Supplied passage START

Bird Blows Up

ProHub Comment

This is a structured profitability case requiring the candidate to diagnose why profits fell despite revenue growth. The key insight is identifying the margin compression in the New Roads segment due to higher raw material costs and inadequate pricing, combined with a strategic shift in business mix toward lower-margin new roads work. The case tests both analytical decomposition (revenues vs. costs vs. mix) and creative problem-solving for cost reduction.

Estimated Time 15 minutes
Difficulty Medium
Source Queen's
50 / 100
Bird Construction released their quarterly reports yesterday and analysts were shocked that despite recovering industrial demand, profits had fallen substantially. The resulting sell-off of their shares wiped out nearly $50 million of value. With their stock options at risk of falling out of the money, the executives have turned to you for help. What will you do?

Supplied passage END
The data START

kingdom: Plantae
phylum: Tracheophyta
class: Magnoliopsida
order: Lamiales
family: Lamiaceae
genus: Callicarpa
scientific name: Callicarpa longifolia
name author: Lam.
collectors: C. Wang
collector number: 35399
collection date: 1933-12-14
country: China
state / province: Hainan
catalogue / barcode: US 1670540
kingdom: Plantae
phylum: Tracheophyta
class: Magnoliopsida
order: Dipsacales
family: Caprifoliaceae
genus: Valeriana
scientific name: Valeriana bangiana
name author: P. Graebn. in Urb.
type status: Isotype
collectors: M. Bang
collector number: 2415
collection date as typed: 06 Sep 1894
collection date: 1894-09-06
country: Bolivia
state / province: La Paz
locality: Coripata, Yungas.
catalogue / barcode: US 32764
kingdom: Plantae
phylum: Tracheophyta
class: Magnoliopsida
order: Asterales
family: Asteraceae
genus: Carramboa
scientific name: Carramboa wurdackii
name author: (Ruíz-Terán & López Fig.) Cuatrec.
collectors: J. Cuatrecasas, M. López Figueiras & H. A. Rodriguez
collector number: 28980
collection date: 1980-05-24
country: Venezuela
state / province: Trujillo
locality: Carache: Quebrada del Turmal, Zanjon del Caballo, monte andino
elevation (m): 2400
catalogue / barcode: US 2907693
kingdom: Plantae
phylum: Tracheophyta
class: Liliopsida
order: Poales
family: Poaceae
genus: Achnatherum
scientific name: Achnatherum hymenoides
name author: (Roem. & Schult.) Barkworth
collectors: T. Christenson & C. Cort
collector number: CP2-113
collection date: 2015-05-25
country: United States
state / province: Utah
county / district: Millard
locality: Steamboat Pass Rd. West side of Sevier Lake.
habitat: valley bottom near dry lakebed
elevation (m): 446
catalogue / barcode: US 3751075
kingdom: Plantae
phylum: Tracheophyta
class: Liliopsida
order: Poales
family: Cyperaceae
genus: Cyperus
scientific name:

The data END

Questions on the material —
A) Check each statement against the Bird Construction case. For each, answer yes or no and quote the words of the case that decide it.
(i) The case is expected to take 15 minutes.
(ii) The share sell-off wiped out nearly $50 million of value.
(iii) Profits fell because industrial demand had collapsed.
B) Recast the paragraph of the Bird Construction case beginning "This is a structured profitability case" as a bulleted list that keeps its main facts.
C) Pick up the Bird Construction case after its final sentence and continue the text.

Exercise answers —
A)
(i) Yes: "Estimated Time 15 minutes".
(ii) Yes: "The resulting sell-off of their shares wiped out nearly $50 million of value."
(iii) No: "despite recovering industrial demand, profits had fallen substantially".

B)
- Type: a structured profitability case.
- Task: diagnose why profits fell even though revenue grew.
- Key insight: margin compression in the New Roads segment, caused by higher raw material costs and inadequate pricing.
- Contributing factor: a strategic shift in business mix toward lower-margin new roads work.
- Skills tested: analytical decomposition (revenues vs. costs vs. mix) and creative problem-solving for cost reduction.

C)
Clarifying Information

  1. Total revenues in 2011: $140 million. Total revenues in 2012: $165 million. Total revenues in 2013: $220 million
  2. Revenues in the Road Work segment rose overall across all three years
  3. Miscellaneous work makes up a negligible portion of revenues and profits, so it is not worthwhile investigating
  4. There are three other companies in the industry and jobs are allocated through a competitive bidding process
  5. Bidding is handled through a separate department from general finance at Bird and this department is evaluated on the number of bids that they successfully win
  6. Assume rent on machinery is proportional to labour time and this cannot be changed
  7. New roads take on average three times as much time and materials to build per kilometer as maintenance
  8. New roads use a different mixture for the asphalt than maintenance as the mixture gives the roads the dark look people expect out of a new road.